Towards a Benchmark for Colorectal Cancer Segmentation in Endorectal Ultrasound Videos: Dataset and Model Development
Yuncheng Jiang, Yiwen Hu, Zixun Zhang, Jun Wei, Chun-Mei Feng, Xuemei Tang, Xiang Wan, Yong Liu, Shuguang Cui, Zhen Li
TL;DR
This paper tackles the challenge of colorectal cancer segmentation in endorectal ultrasound videos by introducing ERUS-10K, the first large-scale, well-annotated ERUS dataset with 77 videos and 10,000 frames (including 57 with infiltration-depth labels), and a novel Adaptive Sparse-context Transformer (ASTR). ASTR combines Adaptive Scanning Mode Augmentation (ASMA) to harmonize linear- and convex-array scans, a Sparse-context Transformer to fuse inter-frame information, and a Sparse-context Block to reduce computation, achieving state-of-the-art segmentation performance with a Dice score of 77.6% on the benchmark. The work provides a valuable dataset and a specialized model that jointly address modality gaps and temporal context, enabling more reliable automatic CRC diagnosis and depth staging from ERUS. Overall, the dataset and model establish a practical benchmark and a path toward clinical deployment of automated ERUS-based CRC analysis.
Abstract
Endorectal ultrasound (ERUS) is an important imaging modality that provides high reliability for diagnosing the depth and boundary of invasion in colorectal cancer. However, the lack of a large-scale ERUS dataset with high-quality annotations hinders the development of automatic ultrasound diagnostics. In this paper, we collected and annotated the first benchmark dataset that covers diverse ERUS scenarios, i.e. colorectal cancer segmentation, detection, and infiltration depth staging.
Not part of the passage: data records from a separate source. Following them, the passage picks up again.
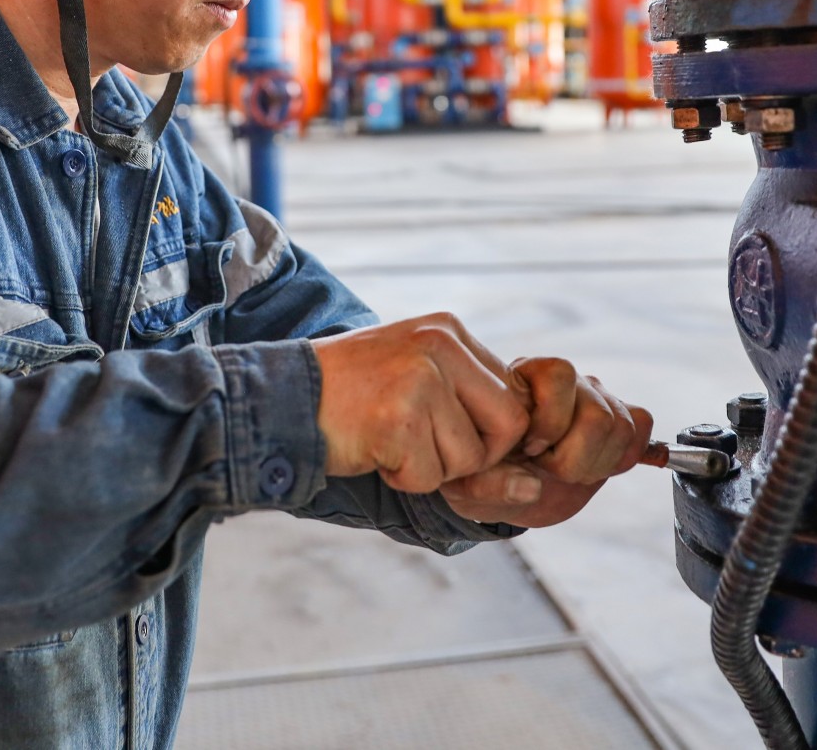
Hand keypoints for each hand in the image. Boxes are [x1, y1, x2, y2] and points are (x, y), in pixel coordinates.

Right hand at [311, 314, 531, 494]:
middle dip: (472, 455)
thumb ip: (469, 404)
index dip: (490, 435)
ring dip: (430, 468)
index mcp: (448, 331)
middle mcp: (440, 346)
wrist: (281, 398)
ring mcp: (420, 380)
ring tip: (388, 439)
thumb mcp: (415, 377)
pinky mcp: (398, 419)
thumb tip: (535, 485)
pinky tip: (372, 450)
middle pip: (507, 428)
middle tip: (422, 445)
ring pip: (468, 459)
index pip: (512, 398)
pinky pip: (428, 478)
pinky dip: (401, 478)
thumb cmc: (352, 396)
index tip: (451, 439)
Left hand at [438, 360, 651, 528]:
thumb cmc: (484, 475)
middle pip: (598, 412)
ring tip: (565, 470)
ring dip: (595, 463)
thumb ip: (490, 486)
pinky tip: (593, 466)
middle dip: (574, 457)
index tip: (528, 452)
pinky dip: (623, 456)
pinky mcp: (616, 419)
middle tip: (547, 467)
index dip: (550, 423)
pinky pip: (641, 424)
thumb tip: (531, 487)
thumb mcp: (470, 486)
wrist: (505, 486)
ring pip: (622, 425)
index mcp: (522, 380)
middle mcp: (563, 383)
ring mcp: (593, 398)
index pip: (560, 375)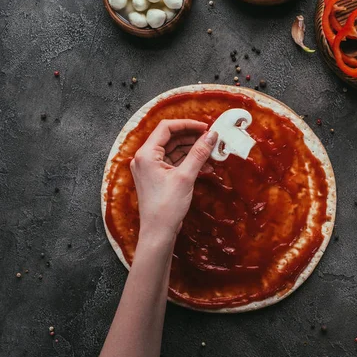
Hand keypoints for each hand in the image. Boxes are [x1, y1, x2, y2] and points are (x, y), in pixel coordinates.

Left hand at [130, 119, 217, 246]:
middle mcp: (145, 158)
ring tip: (210, 151)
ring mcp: (150, 168)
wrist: (158, 232)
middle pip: (170, 138)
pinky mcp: (157, 177)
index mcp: (146, 154)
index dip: (187, 125)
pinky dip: (187, 161)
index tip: (205, 127)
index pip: (167, 128)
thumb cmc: (166, 207)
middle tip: (210, 138)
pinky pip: (173, 162)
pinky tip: (204, 164)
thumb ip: (199, 153)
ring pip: (173, 150)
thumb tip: (211, 135)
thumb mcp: (186, 177)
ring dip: (191, 149)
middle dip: (191, 137)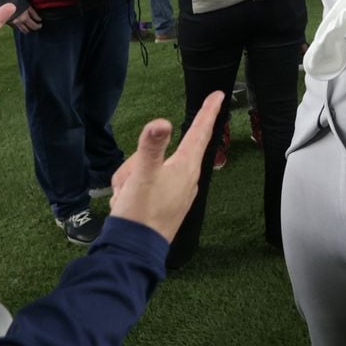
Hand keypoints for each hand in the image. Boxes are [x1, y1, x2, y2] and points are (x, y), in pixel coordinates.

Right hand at [10, 5, 42, 32]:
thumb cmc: (19, 1)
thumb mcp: (28, 6)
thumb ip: (34, 14)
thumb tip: (39, 20)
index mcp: (24, 18)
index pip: (34, 26)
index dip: (39, 26)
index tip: (41, 24)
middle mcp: (19, 22)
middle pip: (28, 30)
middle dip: (33, 28)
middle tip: (36, 25)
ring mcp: (14, 22)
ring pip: (22, 30)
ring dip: (27, 29)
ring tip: (30, 25)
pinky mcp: (11, 22)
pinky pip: (18, 27)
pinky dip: (22, 27)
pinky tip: (24, 24)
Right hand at [109, 91, 225, 240]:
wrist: (133, 250)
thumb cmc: (141, 212)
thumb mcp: (143, 174)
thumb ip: (151, 146)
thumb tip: (161, 123)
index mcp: (186, 167)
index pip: (200, 132)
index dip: (208, 111)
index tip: (218, 95)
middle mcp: (186, 179)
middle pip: (160, 151)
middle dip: (140, 161)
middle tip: (129, 181)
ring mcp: (175, 192)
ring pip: (147, 168)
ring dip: (131, 178)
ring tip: (127, 195)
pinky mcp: (164, 204)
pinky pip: (143, 185)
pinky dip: (131, 191)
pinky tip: (127, 204)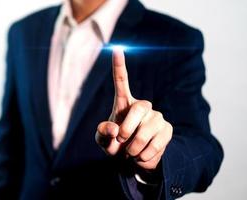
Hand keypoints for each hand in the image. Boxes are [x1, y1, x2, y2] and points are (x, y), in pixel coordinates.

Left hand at [95, 47, 172, 169]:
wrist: (135, 159)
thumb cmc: (116, 145)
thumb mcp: (103, 141)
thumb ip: (102, 133)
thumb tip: (115, 128)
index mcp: (123, 103)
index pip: (121, 81)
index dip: (119, 66)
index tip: (116, 48)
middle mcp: (142, 106)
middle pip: (137, 109)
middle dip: (127, 129)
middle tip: (122, 141)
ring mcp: (157, 116)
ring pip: (145, 132)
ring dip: (133, 148)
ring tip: (131, 151)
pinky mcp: (167, 129)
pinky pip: (156, 144)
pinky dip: (144, 156)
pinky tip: (142, 155)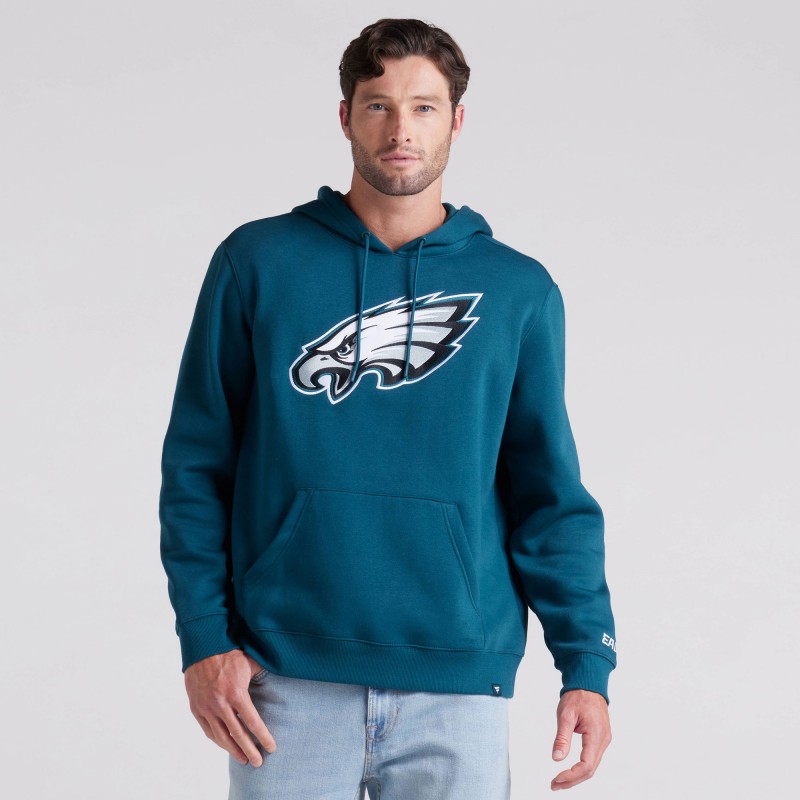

Our ERUS-10K dataset comprises 77 videos and 10,000 high-resolution annotated frames. Based on this dataset, we further introduce a benchmark model for colorectal cancer segmentation, named the Adaptive Sparse-context TRansformer (ASTR). ASTR is designed based on three considerations: scanning mode discrepancy, temporal information, and low computational complexity. For generalizing to different scanning modes, the adaptive scanning-mode augmentation is proposed to convert between raw sector images and linear scan ones. For mining temporal information, the sparse-context transformer is incorporated to integrate inter-frame local and global features. For reducing computational complexity, the sparse-context block is introduced to extract contextual features from auxiliary frames. Finally, on the benchmark dataset, the proposed ASTR model achieves a 77.6% Dice score in rectal cancer segmentation, largely outperforming previous state-of-the-art methods.